1. WebAssembly Layer: The function returns a result containing the new state and return value.

2. Adapter Layer: The result is serialized back to JSON bytes:

   #![allow(unused)]
   fn main() {
   let result_serialized = serde_json::to_vec(&result)?
   }

3. Executor Layer: The new state is stored in the actor store:

   #![allow(unused)]
   fn main() {
   self.actor_instance.store.data_mut().set_state(new_state);
   }

4. Host Call Layer: The result is deserialized back to the expected return type:

   #![allow(unused)]
   fn main() {
   let res = serde_json::from_slice::<R>(&result)?;
   }

3. Type Mapping

The type parameters used in call_function<P, R> and register_function* functions should match the WebAssembly interface definition, but the adapter layer handles the specifics of matching the tuple structure.
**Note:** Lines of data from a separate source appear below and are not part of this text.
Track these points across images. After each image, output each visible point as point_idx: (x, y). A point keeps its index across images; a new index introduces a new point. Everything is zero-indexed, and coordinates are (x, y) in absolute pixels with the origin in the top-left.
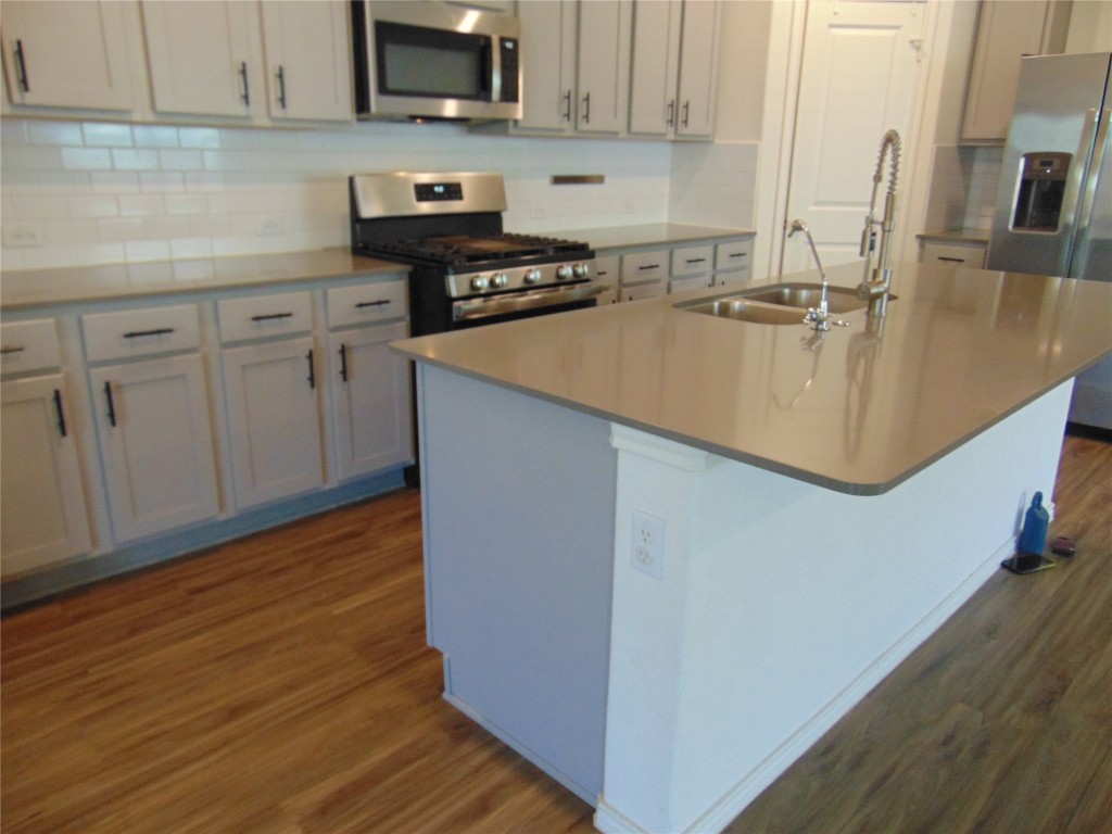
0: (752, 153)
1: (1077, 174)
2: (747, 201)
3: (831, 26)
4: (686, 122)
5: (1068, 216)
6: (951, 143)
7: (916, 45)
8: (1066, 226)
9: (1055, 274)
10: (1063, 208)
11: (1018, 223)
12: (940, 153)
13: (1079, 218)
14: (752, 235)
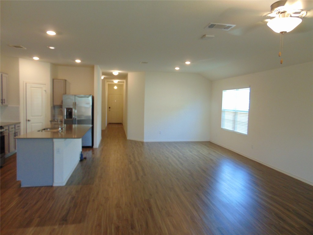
0: (18, 108)
1: (74, 110)
2: (18, 117)
3: (31, 87)
4: (4, 103)
5: (74, 117)
6: (52, 106)
7: (45, 91)
8: (74, 118)
9: (73, 124)
10: (73, 115)
11: (67, 118)
12: (51, 107)
13: (75, 116)
14: (20, 123)
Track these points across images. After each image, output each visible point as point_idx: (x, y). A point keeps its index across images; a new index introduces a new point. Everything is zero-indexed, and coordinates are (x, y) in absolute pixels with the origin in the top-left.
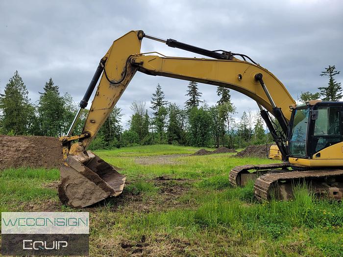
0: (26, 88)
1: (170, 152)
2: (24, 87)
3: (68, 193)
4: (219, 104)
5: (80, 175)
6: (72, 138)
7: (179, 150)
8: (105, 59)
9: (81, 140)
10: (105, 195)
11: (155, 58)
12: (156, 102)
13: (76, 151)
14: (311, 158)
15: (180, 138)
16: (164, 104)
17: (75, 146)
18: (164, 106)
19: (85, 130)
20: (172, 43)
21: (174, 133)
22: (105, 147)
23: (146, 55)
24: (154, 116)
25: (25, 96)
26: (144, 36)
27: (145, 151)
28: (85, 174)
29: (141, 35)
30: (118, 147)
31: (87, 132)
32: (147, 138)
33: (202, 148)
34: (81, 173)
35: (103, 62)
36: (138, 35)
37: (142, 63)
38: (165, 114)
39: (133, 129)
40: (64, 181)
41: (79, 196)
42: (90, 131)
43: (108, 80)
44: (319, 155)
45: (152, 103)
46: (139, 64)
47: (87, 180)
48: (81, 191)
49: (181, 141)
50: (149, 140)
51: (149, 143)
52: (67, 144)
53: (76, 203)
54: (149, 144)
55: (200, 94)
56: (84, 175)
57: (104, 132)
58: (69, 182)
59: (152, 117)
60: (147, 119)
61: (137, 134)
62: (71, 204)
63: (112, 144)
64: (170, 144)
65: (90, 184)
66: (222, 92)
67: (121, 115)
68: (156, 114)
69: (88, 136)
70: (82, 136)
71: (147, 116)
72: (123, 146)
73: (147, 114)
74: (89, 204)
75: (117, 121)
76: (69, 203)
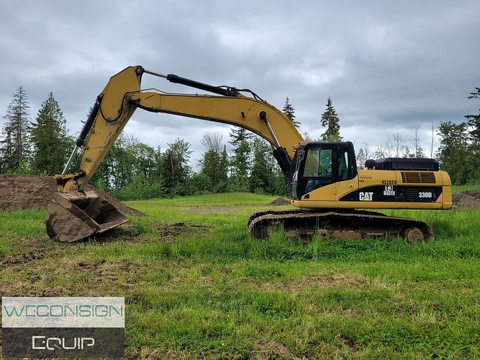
0: (63, 116)
1: (245, 202)
2: (61, 114)
3: (56, 228)
4: (324, 139)
5: (67, 212)
6: (67, 177)
7: (259, 200)
8: (101, 96)
9: (76, 178)
10: (91, 232)
11: (153, 95)
12: (237, 135)
13: (70, 190)
14: (300, 199)
15: (267, 184)
16: (248, 138)
17: (70, 184)
18: (248, 140)
19: (81, 169)
20: (173, 79)
21: (260, 178)
22: (165, 195)
23: (143, 92)
24: (234, 154)
25: (62, 126)
26: (143, 71)
27: (213, 200)
28: (72, 211)
29: (139, 71)
30: (183, 195)
31: (81, 171)
32: (221, 184)
33: (279, 197)
34: (68, 209)
35: (100, 99)
36: (136, 71)
37: (139, 100)
38: (249, 151)
39: (204, 171)
40: (52, 216)
41: (66, 231)
42: (85, 170)
43: (104, 117)
44: (308, 197)
45: (231, 136)
46: (135, 101)
47: (74, 216)
48: (67, 227)
49: (268, 188)
50: (225, 187)
51: (223, 190)
52: (62, 182)
53: (63, 238)
54: (224, 192)
55: (298, 125)
56: (70, 211)
57: (165, 174)
58: (56, 218)
59: (231, 155)
60: (224, 158)
61: (209, 179)
62: (58, 238)
63: (174, 190)
64: (253, 192)
65: (76, 220)
66: (328, 122)
67: (190, 153)
68: (236, 151)
69: (83, 175)
70: (77, 174)
71: (225, 154)
72: (189, 195)
73: (225, 151)
74: (76, 239)
75: (184, 160)
76: (56, 238)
This lets you use natural Rust parameter patterns while maintaining a consistent WIT interface.

Troubleshooting Common Issues

1. Blocking Operations

Problem: Operation blocks progress Solution: Convert to event-based handling

2. Resource Leaks

Problem: Resources not properly cleaned up Solution: Implement proper cleanup in all exit paths

3. State Inconsistency

Problem: State becomes invalid during concurrent operations Solution: Use atomic operations and validate state transitions

4. Parameter Pattern Mismatch

Problem: WIT interface defines tuple parameters but implementation doesn't match Solution: Ensure WIT interface uses consistent tuple pattern for parameters:

// CORRECT
handle-function: func(state: option<json>, params: tuple<type1, type2>) -> ...;

// INCORRECT
handle-function: func(state: option<json>, param1: type1, param2: type2) -> ...;

And ensure the host implementation uses matching types in function registration.

Conclusion

Building host functions requires careful consideration of:

• Consistent parameter patterns in WIT interfaces
• Sequential execution constraints
• State consistency requirements
• Resource management
• Error handling

Following these patterns and guidelines helps create robust, maintainable host functions that work well within Theater's actor system. In particular, consistently using tuple-based parameter patterns in the WIT interface while leveraging the adapter layer to maintain natural Rust code creates a clean separation between interface definition and implementation.